Właściciele Chelsea byliby otwarci na jego sprzedaż nawet w tym miesiącu, ale problemem jest fakt, że menadżer Chelsea – Mauricio Pochettino – zdecydowanie nie popiera tego pomysłu. Dla pasjonatów Premier League, taka sytuacja sprawia, że śledzenie trwającego zimowego okienka transferowego staje się jeszcze ciekawsze. Nie ulega wątpliwości, że byłby to dziwny transfer szczególnie dla tych, którzy bacznie przyglądają się rozgrywkom w Premier League w tym sezonie.
Ciekawie będzie zobaczyć, co stanie się z Gallagherem w tym miesiącu… Spurs i być może West Ham zapłaciliby za niego 30 lub 40 milionów funtów. Jestem pewien, że właściciele Chelsea chcieliby tego, ale myślę, że Pochettino wściekłby się za realizację tego transferu – powiedział Dan Kilpatrick w podcaście Evening Standard.
Conor Gallagher w Chelsea jest wysoko ceniony. Pod wodzą Pochettino w ostatnich miesiącach przejął opaskę kapitana pod nieobecność Reece’a Jamesa, co wskazuje na to że jest jednym z kluczowych zawodników. W tym wypadku dołączenie do Spurs, czy West Hamu wydaje się więc mało prawdopodobne.
Nie należy zapominać ze Chelsea potrzebuje pomocy finansowej ze względu na to. że w ciągu ostatnich dwóch lat wydali oni ponad 1 miliard funtów. Sprzedaż takiego zawodnika jakim jest Gallagher bardzo by im pomogła, ponieważ jest wychowankiem akademii, co oznacza, że wszystkie pieniądze byłyby postrzegane w ich księgach jako zysk.

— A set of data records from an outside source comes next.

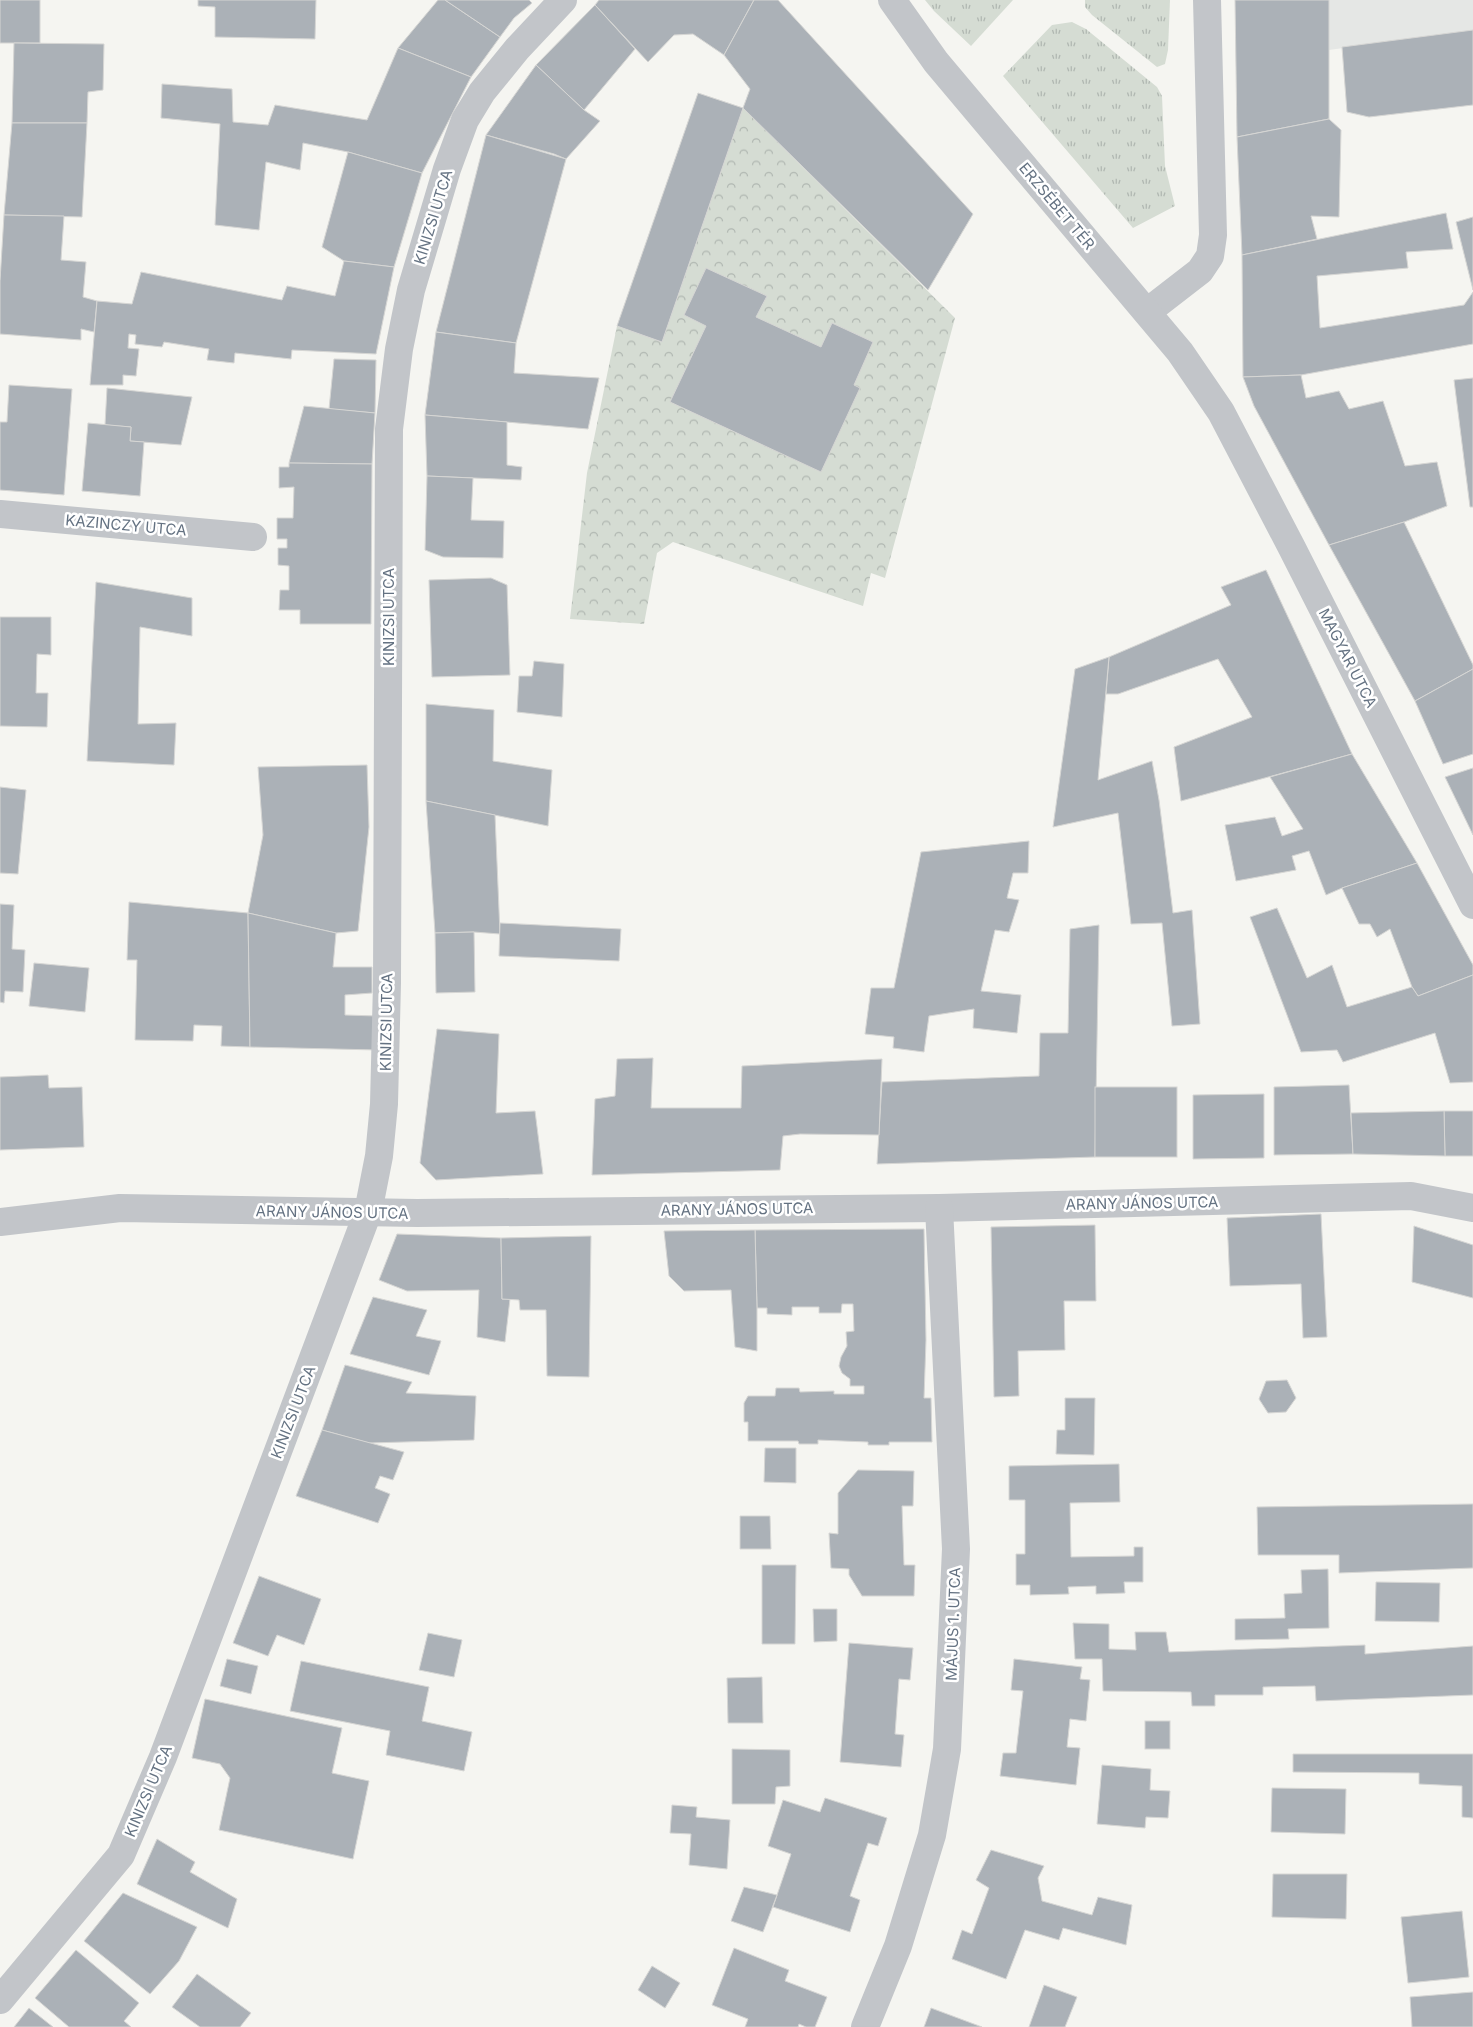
<svg xmlns="http://www.w3.org/2000/svg" width="1473" height="2027" viewBox="0 0 1473 2027" font-family="Inter,sans-serif">
<style>
.built{fill:#e5e7e5}
.grass{fill:url(#grass-tufts)}
.park{fill:url(#park-crowns)}
.building{fill:#abb1b7;stroke:#d6d6d4}
.lines{fill:none;stroke-linecap:round;stroke-linejoin:round}
.minor{stroke:#c2c5c9;stroke-width:28}
.tertiary{stroke:#c2c5c9;stroke-width:28}
.labels{text-anchor:middle;dominant-baseline:central;stroke-width:5;stroke-linejoin:round;paint-order:stroke}
.street-label{font-size:15px;fill:#647282;stroke:#fff}
</style>
<defs>
<pattern id="grass-tufts" width="24" height="20" patternUnits="userSpaceOnUse" patternTransform="scale(1.25)"><rect width="24" height="20" fill="#d5dcd3"/><path d="M3 7l-1-3M5 7V3M7 7l1-3M15 17l-1-3M17 17v-4M19 17l1-3" fill="none" stroke="#b0b7b1"/></pattern>
<pattern id="park-crowns" width="20" height="18" patternUnits="userSpaceOnUse" patternTransform="scale(1.25)"><rect width="20" height="18" fill="#d5dcd3"/><path d="M2 6a3 3 0 1 1 6 0M12 15a3 3 0 1 1 6 0" fill="none" stroke="#b0b7b1"/></pattern>
</defs>
<rect width="100%" height="100%" fill="#f5f5f1"/>
<path class="built" d="M1235,0h238v30l-144,20 -92,87z"/>
<g class="grass">
<path d="M925,0h88l-42,46 -37,-35z"/>
<path d="M1085,0h85l-2,50 -3,14 -8,3 -65,-52 -7,-8z"/>
<path d="M1072,22l14,7 71,58 5,9 3,70 10,40 -42,22 -130,-152 49,-51z"/>
</g>
<path class="park" d="M743,108l212,210 -70,260 -14,-5 -8,33 -190,-64 -16,11 -13,71 -74,-5 17,-146 30,-147 45,16z"/>
<g class="building">
<rect x="0" y="0" width="40" height="43"/>
<path d="M198,0h118l-1,39 -100,-2v-30l-17,-1z"/>
<path d="M438,0h7l55,37 -29,40 -73,-29z"/>
<path d="M445,0h84l3,3 -18,15 -14,19z"/>
<path d="M599,0h155l-30,55 -31,-21 -19,1 -26,27 -53,-57z"/>
<path d="M754,0h24l195,214 -45,76 -185,-182 7,-19 -26,-34z"/>
<path d="M1235,0h94v119l-92,18z"/>
<path d="M595,5l40,44 -51,61 -48,-45z"/>
<path d="M1473,30v75l-104,12 -22,-5 -5,-65z"/>
<path d="M14,43l90,1 -1,46 -15,2 -1,31h-75z"/>
<path d="M398,48l73,29 -49,96 -74,-21 -45,-9 -3,27 -34,-8 -7,68 -44,-5 5,-101 -59,-6 1,-34 70,5 1,33 35,3 7,-20 92,15z"/>
<path d="M536,65l48,45 16,11 -34,38 -12,-5 -68,-19z"/>
<path d="M698,93l45,15 -81,234 -45,-16z"/>
<path d="M1329,119l12,11 -2,87 -28,-1 6,23 -75,16 -5,-118z"/>
<path d="M12,123h75l-5,94 -78,-2z"/>
<path d="M486,135l80,24 -50,184 -80,-11z"/>
<path d="M348,152l74,21 -28,94 -50,-6 -22,-14z"/>
<path d="M1446,213l7,36 -47,3 2,16 -91,8 3,52 144,-23 9,-13v52l-172,31 -58,2 -1,-122z"/>
<path d="M4,215l60,1 -3,44 25,2 -3,35 14,4 -3,31 -13,-3v11l-81,-6v-53z"/>
<path d="M1473,217v73l-17,-68z"/>
<path d="M344,261l50,6 -18,87 -84,-4 -1,9 -56,-6 -1,10 -27,-3 2,-11 -45,-7 -2,5 -27,-3 1,-9 -7,-1 -1,14 11,1 -3,27 -13,-1v10h-33l7,-84 35,3 9,-32 141,28 5,-14 48,10z"/>
<path d="M706,268l61,28 -11,21 65,30 11,-24 41,19 -19,43 6,3 -39,84 -151,-70 36,-76 -22,-11z"/>
<path d="M436,332l80,11 -2,30 85,5 -11,51 -163,-14z"/>
<path d="M334,359l42,1 -1,53 -46,-4z"/>
<path d="M1301,375l5,23 33,-7 10,18 34,-8 22,65 32,-4 10,44 -43,16 -75,23 -75,-139 -11,-29z"/>
<path d="M1473,378v129h-3l-16,-127z"/>
<path d="M9,385l63,4 -8,106 -64,-5v-68h7z"/>
<path d="M107,388l85,9 -11,48 -51,-4 1,-14 -26,-2z"/>
<path d="M304,406l71,7 -3,51 -83,-1z"/>
<path d="M425,415l82,7v43l15,2 -1,13 -94,-4z"/>
<path d="M88,423l43,4 -1,14 14,1 -4,54 -58,-5z"/>
<path d="M289,463l83,1 -1,160h-71v-14h-21l1,-20h9v-24l-11,-1v-17h9v-9h-10v-21h16l1,-31 -15,1v-21h10z"/>
<path d="M427,476l46,2 -2,42 33,1 -1,37 -60,-1 -18,-7z"/>
<path d="M1404,522l69,143v4l-58,32 -86,-156z"/>
<path d="M1266,570l86,184 -171,47 -7,-54 78,-30 -34,-58 -100,35h-12l3,-37 122,-52 -10,-18z"/>
<path d="M491,578l16,7 3,90 -78,2 -3,-97z"/>
<path d="M96,582l96,16v38l-52,-9 -2,97 38,-1 -2,42 -87,-4z"/>
<path d="M0,617h51v38l-14,-1 -1,39h12l-1,34 -47,-1z"/>
<path d="M1109,657l-11,123 54,-19 7,39 14,113 19,-3 8,114 -28,2 -10,-103 -31,1 -13,-111 -65,14 22,-158z"/>
<path d="M534,661l30,3 -2,53 -45,-5 2,-36h13z"/>
<path d="M1473,669v85l-30,10 -28,-63z"/>
<path d="M426,704l68,6 -1,51 59,9 -4,56 -122,-25z"/>
<path d="M1352,754l65,109 -75,25 -16,7 -17,-44 -17,5 4,14 -60,11 -11,-56 50,-8 7,19 21,-7 -33,-52z"/>
<path d="M367,765l2,62 -11,104 -22,2 -88,-20 15,-78 -5,-68z"/>
<path d="M1473,768v67l-28,-58z"/>
<path d="M0,787l26,3 -8,84 -18,-1z"/>
<path d="M426,801l69,14 5,119 -26,-2 -39,1z"/>
<path d="M1029,841l-1,32h-15l-6,25 12,2 -10,32 -14,-2 -14,61 40,4 -4,38 -44,-5 1,-19 -45,7 -5,36 -31,-4 1,-11 -29,-3 6,-46h23l27,-136z"/>
<path d="M1417,863l56,102v10l-55,21 -6,-9 -22,-58 -13,8 -7,-13h-11l-17,-36z"/>
<path d="M129,902l119,11 2,134 -29,-1 1,-20 -28,-1 -1,16 -58,-1 2,-80h-10z"/>
<path d="M0,904l14,1 -2,44 13,1 -2,42 -18,-1 -1,12 -4,-1z"/>
<path d="M1277,908l30,70 25,-13 15,42 65,-20 6,9 55,-21v107l-23,1 -15,-50 -92,29 -6,-12 -36,2 -51,-135z"/>
<path d="M248,913l88,20 -3,34h39v26l-27,2v20l32,1v34l-127,-3z"/>
<path d="M500,923l121,6 -2,32 -120,-5z"/>
<path d="M1099,925l-4,232 -218,7 5,-82 157,-6 1,-43h28l2,-104z"/>
<path d="M474,932l1,60 -39,1 -1,-60z"/>
<path d="M34,963l55,5 -4,44 -56,-6z"/>
<path d="M437,1029l62,5 -3,79 39,-2 8,63 -107,6 -16,-17z"/>
<path d="M653,1058l-2,50h90l1,-42 140,-7 -3,76 -79,-1 -17,2 -3,34 -188,5 3,-76 20,-3 2,-37z"/>
<path d="M48,1075l1,13 33,-1 2,60 -84,3v-73z"/>
<path d="M1349,1085l4,69 -79,1v-68z"/>
<rect x="1095" y="1087" width="82" height="70"/>
<path d="M1264,1094v64l-71,1v-64z"/>
<path d="M1444,1111h29v45h-28z"/>
<path d="M1444,1111l1,45 -92,-2 -2,-41z"/>
<path d="M1321,1214l6,123 -24,1 -2,-54 -71,2 -3,-68z"/>
<path d="M1095,1225l1,76h-32l1,49 -47,1 1,45 -25,1 -3,-170z"/>
<path d="M1414,1226l59,19v53l-61,-16z"/>
<path d="M924,1229l2,111 -2,58h7l1,44h-43v3h-21v-3l-50,-2v4h-19l-1,-3h-50v-19h-4v-19l4,-7h27l1,-8h23l1,4 34,-1v3h30v-8h-14v-7l-8,-6 -3,-7 2,-9 6,-11 -1,-14 8,-1 -1,-27h-11l-1,9h-22v-6h-27v8l-25,-1v-6h-10l-2,-78z"/>
<path d="M755,1230l2,78v43l-22,-4 -4,-57 -47,1 -15,-15 -5,-45z"/>
<path d="M397,1234l104,4 1,61h8l-5,43 -28,-5 2,-47 -72,1 -28,-11z"/>
<path d="M591,1236l-2,141 -42,-1 -1,-66h-26l-1,-10 -17,-1 -1,-61z"/>
<path d="M373,1297l54,13 -11,26 25,5 -12,34 -79,-21z"/>
<path d="M345,1365l67,17 -6,11 70,3 -2,44 -105,3 -47,-13z"/>
<path d="M1287,1380l9,18 -10,14 -18,1 -9,-14 7,-18z"/>
<path d="M1065,1398h30l-1,57 -38,-1 1,-24h8z"/>
<path d="M322,1430l82,22 -11,28 -13,-4 -5,12 15,6 -12,29 -82,-27z"/>
<path d="M765,1448h31v35l-32,-1z"/>
<path d="M1119,1464l1,38 -50,1 1,54 63,-1v-9h9v35h-19l1,11 -29,1v-8l-28,1 1,7 -39,1v-10h-14v-31h9v-54h-16v-34z"/>
<path d="M858,1470l56,1 -1,35h-11l2,59h11l-1,31h-52l-13,-21v-6l-18,-1 -2,-35 9,1v-41z"/>
<path d="M1473,1504v64l-134,5v-18h-81l-1,-48z"/>
<path d="M740,1516h30l1,33h-31z"/>
<path d="M762,1565h34l-1,79h-33z"/>
<path d="M1328,1569l1,59 -41,1 1,10 -54,1v-21l50,-1 -1,-24 18,-1 -1,-23z"/>
<path d="M259,1576l62,23 -17,46 -27,-10 -9,21 -35,-13z"/>
<path d="M1376,1582l64,1 -1,39 -64,-1z"/>
<path d="M813,1609h24v32l-23,1z"/>
<path d="M1073,1623l36,1v25l27,1 -1,-18h31l3,20 196,-7v9l108,-8v49l-157,6 -1,-15 -52,1v8h-48v11h-23l-1,-14 -88,-1 -1,-32h-27z"/>
<path d="M428,1633l34,7 -8,37 -35,-7z"/>
<path d="M849,1643l64,5 -3,32 -11,-1 -4,55 9,1 -3,32 -61,-5z"/>
<path d="M227,1659l31,7 -7,28 -31,-8z"/>
<path d="M1014,1659l68,8 -2,12 10,1 -4,41 -16,-2 -3,28 13,1 -4,37 -76,-9 3,-23h13l7,-62 -12,-1z"/>
<path d="M301,1661l128,26 -7,34 50,11 -8,39 -78,-16 4,-24 -100,-20z"/>
<path d="M762,1677l1,46h-35l-1,-45z"/>
<path d="M205,1699l137,29 -10,45 37,8 -16,78 -134,-29 11,-52 -10,-14 -28,-6z"/>
<rect x="1145" y="1721" width="25" height="28"/>
<path d="M732,1749l58,1v36l-14,1 -1,17h-43z"/>
<path d="M1293,1754h180v64l-11,-1v-31l-43,-2v-11l-126,-1z"/>
<path d="M1102,1765l49,4 -1,21 20,1 -2,27 -22,-1 -1,11 -48,-4z"/>
<path d="M1272,1788l74,1 -1,45 -74,-2z"/>
<path d="M825,1798l62,20 -9,28 -10,-3 -18,53 10,4 -10,32 -77,-25 18,-53 -23,-8 15,-46 37,12z"/>
<path d="M672,1805l25,2 -1,10 34,3 -3,49 -38,-4 2,-31 -21,-1z"/>
<path d="M157,1839l38,23 -5,10 47,27 -9,29 -91,-44z"/>
<path d="M991,1850l53,16 -6,12 4,23 50,14 6,-18 34,8 -6,40 -63,-17 -4,12 -34,-10 -19,49 -54,-20 10,-29 10,4 17,-46 -13,-8z"/>
<path d="M1273,1874h74l-1,45 -74,-2z"/>
<path d="M744,1887l33,8 -14,37 -32,-11z"/>
<path d="M123,1893l74,34 -18,34 -29,33 -66,-53z"/>
<path d="M1462,1911l7,66 -61,6 -7,-66z"/>
<path d="M734,1948l55,22 -4,11 42,16 -12,30h-9l-7,-3 -1,3h-53l3,-8 -36,-14z"/>
<path d="M76,1950l63,53 -15,18 7,6h-62l-34,-29z"/>
<path d="M652,1966l28,17 -15,25 -27,-18z"/>
<path d="M197,1974l54,39 -11,14h-40l-28,-20z"/>
<path d="M1044,1985l33,12 -12,30h-36z"/>
<path d="M1473,1992v35h-61l-2,-30z"/>
<path d="M29,2008l24,19h-39z"/>
<path d="M931,2008l51,19h-58z"/>
</g>
<g class="lines">
<g class="minor">
<path d="M1147,312l53,-41 10,-15 3,-21 -6,-235"/>
<path d="M0,514l253,23"/>
<path d="M0,1222l120,-14 297,5 522,-5 472,-12 62,12"/>
<path d="M0,2000l121,-145 42,-98 205,-545 11,-56 5,-52 3,-121 2,-554 10,-80 12,-59 36,-121 18,-49 17,-28 35,-43 46,-49"/>
<path d="M865,2027l33,-81 34,-111 15,-86 9,-200 -17,-341"/>
</g>
<path class="tertiary" d="M892,0l44,62 244,290 41,60 71,136 181,357"/>
</g>
<g class="labels">
<g class="street-label">
<text transform="translate(1057 206) rotate(50)">ERZSÉBET TÉR</text>
<text transform="translate(433 217) rotate(-73)">KINIZSI UTCA</text>
<text transform="translate(126 525) rotate(5)">KAZINCZY UTCA</text>
<text transform="translate(388 617) rotate(-90)">KINIZSI UTCA</text>
<text transform="translate(1348 658) rotate(63)">MAGYAR UTCA</text>
<text transform="translate(386 1022) rotate(-89)">KINIZSI UTCA</text>
<text transform="translate(1142 1203) rotate(-1)">ARANY JÁNOS UTCA</text>
<text transform="translate(737 1209) rotate(-1)">ARANY JÁNOS UTCA</text>
<text transform="translate(332 1212) rotate(1)">ARANY JÁNOS UTCA</text>
<text transform="translate(293 1412) rotate(-69)">KINIZSI UTCA</text>
<text transform="translate(953 1624) rotate(-88)">MÁJUS 1. UTCA</text>
<text transform="translate(148 1791) rotate(-67)">KINIZSI UTCA</text>
</g>
</g>
</svg>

Wydaje się jednak, że West Ham nie byłby najlepszym wyborem dla gracza. Moyes uwielbia Tomasa Soucka, a klub nie tak dawno na tej pozycji podpisał Jamesa Warda-Prowse’a i Edsona Alvareza, więc dopasowanie do składu Gallaghera, byłoby niepotrzebnym bólem głowy dla trenera.